As can be seen in FIGS. 1 and 2, the distance L2 is greater than L1. This has the advantage that, as the pressure applied by the operator on the handle during use increases, the distance between the support points along the length of the tube 106 increases, providing an increasing amount of support to the tube 106 against bending forces (in the direction of Arrows E or F). As such, it provides a wider support structure to the tube 106. When the maximum pressure is applied to the handle, the two support points are the maximum distance part, providing the greatest support to the tube 106 against bending. However, the use of an insert 136 which is tapered along the length of its body 200 and is able to bend sideways within the rear section 128 allows limited sideways movement of the tube 106 within the rear section thus providing some vibration dampening in the direction of Arrows E and F.

It will be appreciated by persons skilled in the art that the above embodiment has been described by way of example only and not in any limitative sense, and that various alterations and modifications are possible without departure from the scope of the invention as defined by the appended claims.

Claims

The invention claimed is:

1. A power tool comprising:

a housing;

a tool holder mounted to the housing for holding a cutting tool;

a motor in the housing for driving the hammer mechanism;

a rear handle, moveably mounted to a rear of the housing distal from the tool holder;

at least one movement control mechanism coupling the rear handle and the rear of the housing, the at least one movement control mechanism comprising a respective first part mounted to one of the rear handle and the rear of the housing, and a respective second part mounted to the other of the rear handle and the rear of the housing, the second part and adapted to slidingly engage said first part at two separate locations thereon as said rear handle moves relative to said housing along a sliding direction; and

at least one biasing device for biasing the rear handle away from the housing;

wherein at least one said second part includes a respective support member adapted to engage said first part at one of said locations thereon, and limited movement of said first part relative to said one of said rear handle and said housing to which said support member is mounted is permitted in at least one direction transverse to said sliding direction;

wherein the support member extends in the sliding direction from a first portion of the support member to a second portion of the support member, where the first portion is sized to remain in contact with the first part through relative movement in said sliding direction, while the second portion extends away from the first part, creating a gap between the first part and a portion of the support member which may close during said limited movement in the at least one direction transverse to said sliding direction;

the support member comprising a body portion having first and second portions and a slot, wherein the first portion of the body portion is a narrow cross section portion, and the second portion of the body portion is a larger cross section portion, where an inner diameter at the narrow cross section portion corresponds with an outer diameter of the first part.
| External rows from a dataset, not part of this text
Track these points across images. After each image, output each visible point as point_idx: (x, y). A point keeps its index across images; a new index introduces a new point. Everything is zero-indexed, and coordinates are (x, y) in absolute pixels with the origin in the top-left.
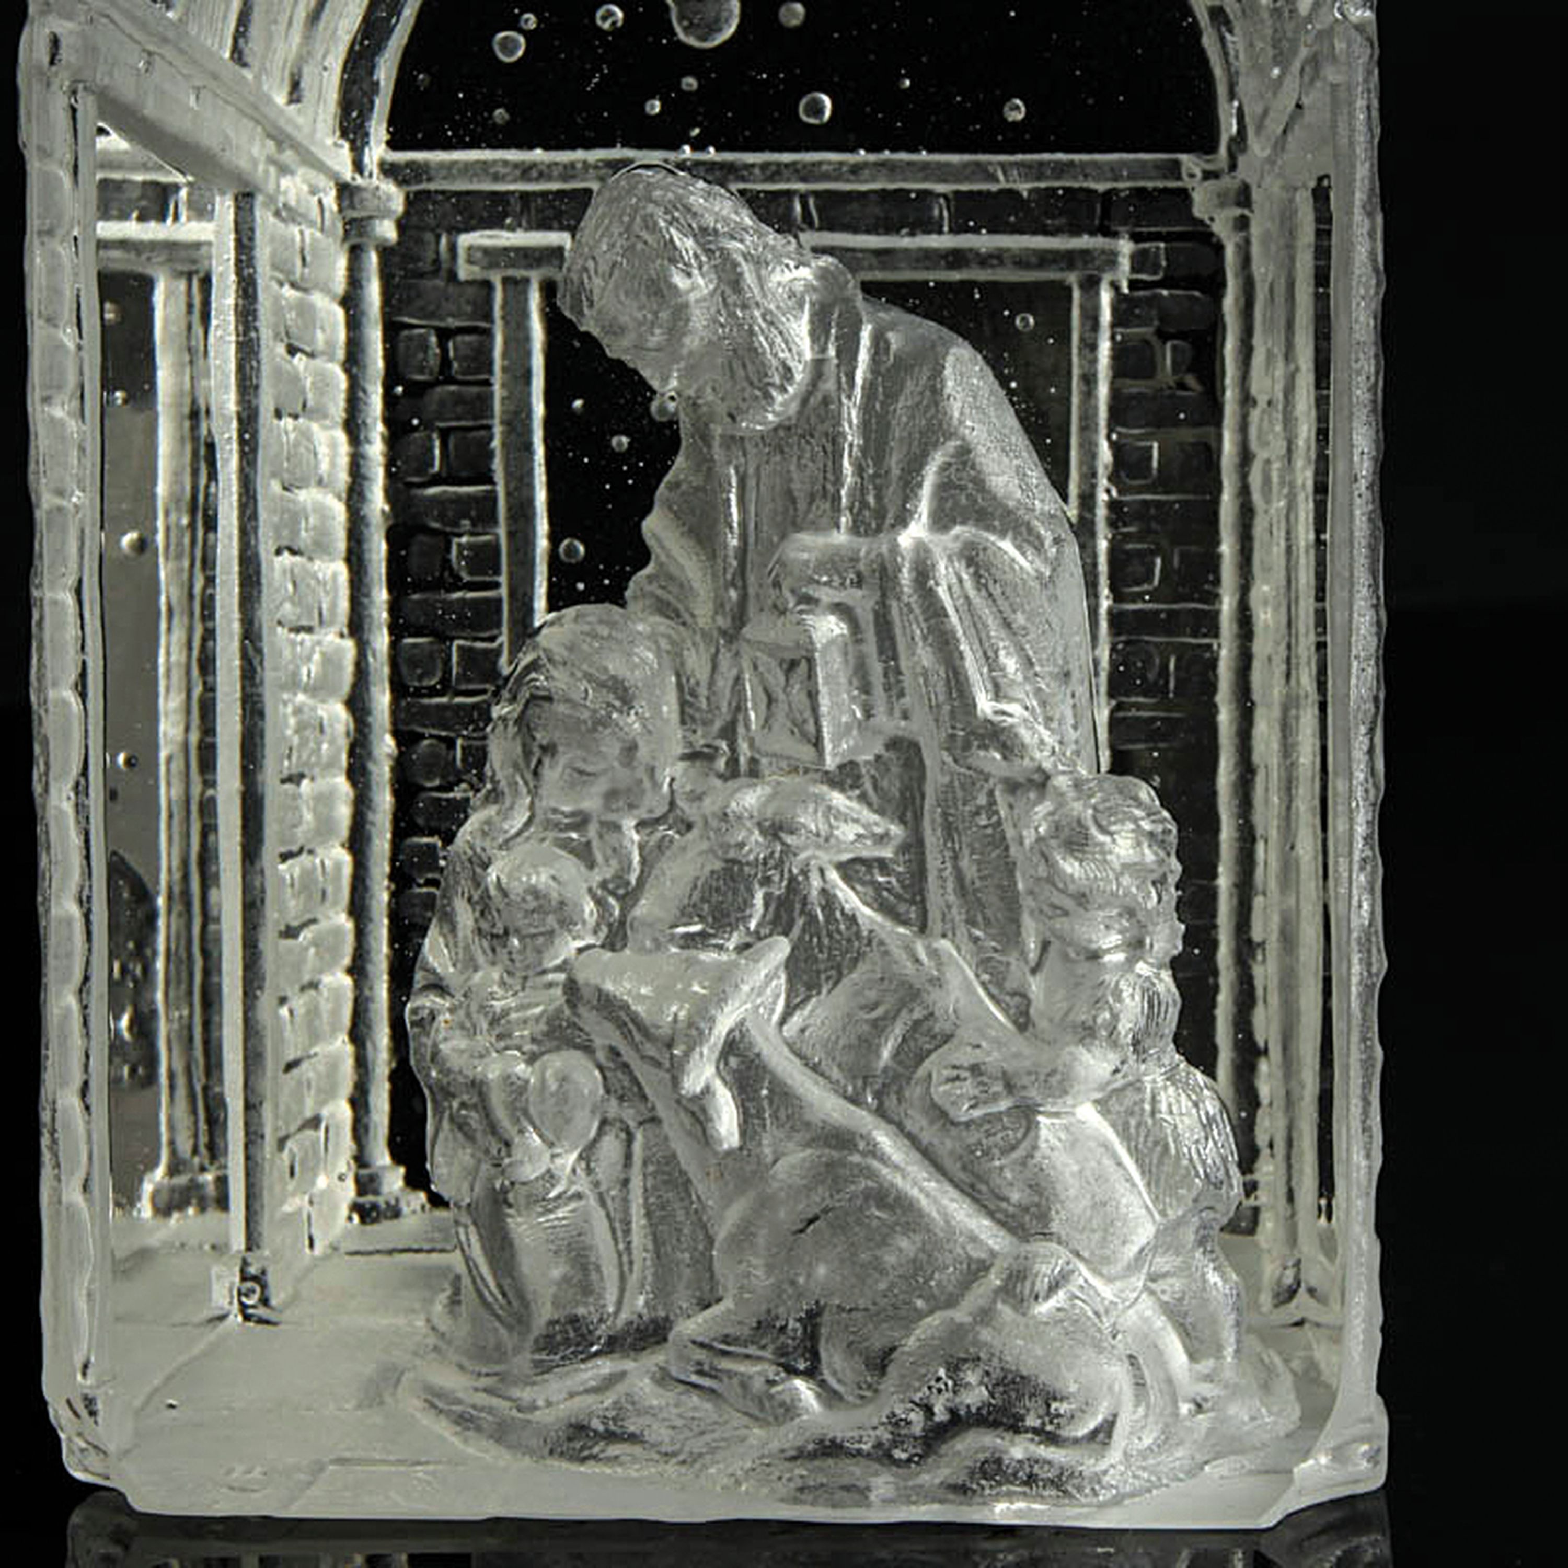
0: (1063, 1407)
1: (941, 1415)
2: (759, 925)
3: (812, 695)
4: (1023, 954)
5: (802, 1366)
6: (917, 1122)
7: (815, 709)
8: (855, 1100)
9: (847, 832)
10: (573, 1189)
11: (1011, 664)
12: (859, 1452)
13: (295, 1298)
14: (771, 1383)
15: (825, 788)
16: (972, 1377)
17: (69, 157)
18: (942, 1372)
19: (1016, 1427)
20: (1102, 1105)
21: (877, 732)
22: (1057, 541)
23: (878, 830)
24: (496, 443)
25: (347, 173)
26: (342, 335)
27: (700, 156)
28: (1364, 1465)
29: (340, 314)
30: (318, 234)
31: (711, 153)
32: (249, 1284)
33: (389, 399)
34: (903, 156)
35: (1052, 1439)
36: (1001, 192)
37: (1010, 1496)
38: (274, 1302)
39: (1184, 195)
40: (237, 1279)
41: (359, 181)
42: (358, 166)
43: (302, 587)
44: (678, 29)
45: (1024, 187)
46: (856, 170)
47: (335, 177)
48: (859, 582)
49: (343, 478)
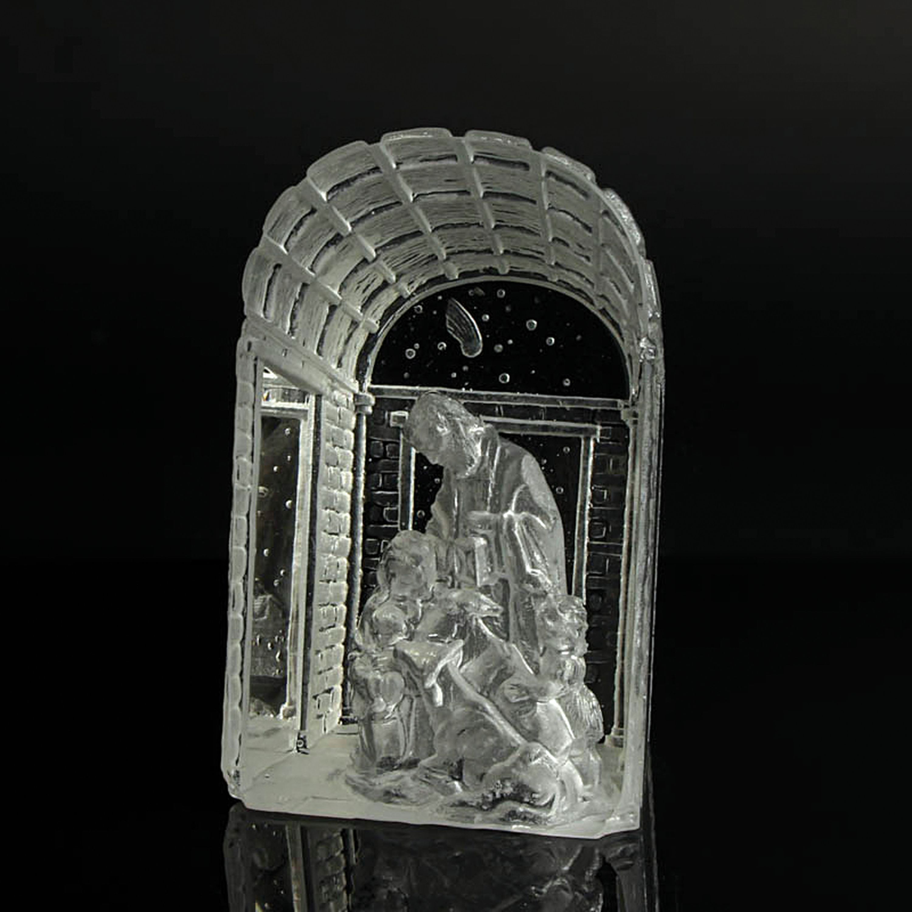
0: (537, 796)
1: (498, 795)
2: (456, 636)
3: (474, 563)
4: (538, 651)
5: (457, 777)
6: (499, 701)
7: (474, 568)
8: (481, 694)
9: (485, 608)
10: (393, 716)
11: (538, 557)
12: (472, 806)
13: (314, 747)
14: (447, 782)
15: (479, 593)
16: (508, 784)
17: (252, 380)
18: (499, 782)
19: (521, 801)
20: (559, 700)
21: (496, 576)
22: (555, 519)
23: (495, 607)
24: (399, 479)
25: (357, 391)
26: (352, 442)
27: (468, 392)
28: (632, 821)
29: (352, 435)
30: (345, 409)
31: (471, 391)
32: (300, 741)
33: (367, 462)
34: (531, 395)
35: (533, 806)
36: (561, 408)
37: (518, 823)
38: (308, 747)
39: (618, 412)
40: (296, 738)
41: (361, 394)
42: (361, 389)
43: (333, 520)
44: (463, 350)
45: (568, 407)
46: (516, 398)
47: (353, 392)
48: (490, 528)
49: (350, 486)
2. The power tool of claim 1, wherein at least one said support member is adapted to be resiliently deformed to permit said limited movement of said first part relative to said one of said rear handle and said housing to which said support member is mounted.
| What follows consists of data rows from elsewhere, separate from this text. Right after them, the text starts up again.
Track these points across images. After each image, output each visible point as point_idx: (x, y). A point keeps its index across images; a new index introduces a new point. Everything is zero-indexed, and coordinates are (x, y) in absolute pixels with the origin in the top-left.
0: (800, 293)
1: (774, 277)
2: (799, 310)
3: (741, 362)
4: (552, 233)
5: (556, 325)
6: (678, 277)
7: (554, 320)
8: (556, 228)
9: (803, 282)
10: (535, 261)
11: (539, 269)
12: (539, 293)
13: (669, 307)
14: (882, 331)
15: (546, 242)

3. The power tool of claim 2, wherein at least one said support member comprises a respective first portion adapted to engage said first part at said one of said locations thereon, and a respective second portion for engaging said one of said rear handle and said housing to which said support member is mounted.

4. The power tool of claim 3, wherein a respective periphery of at least one said second portion is adapted to engage a respective recess on said one of said rear handle and said housing to which said support member is mounted.

5. The power tool of claim 1, wherein at least one gap is provided between the support member and said one of the rear handle and the housing to which the support member is mounted.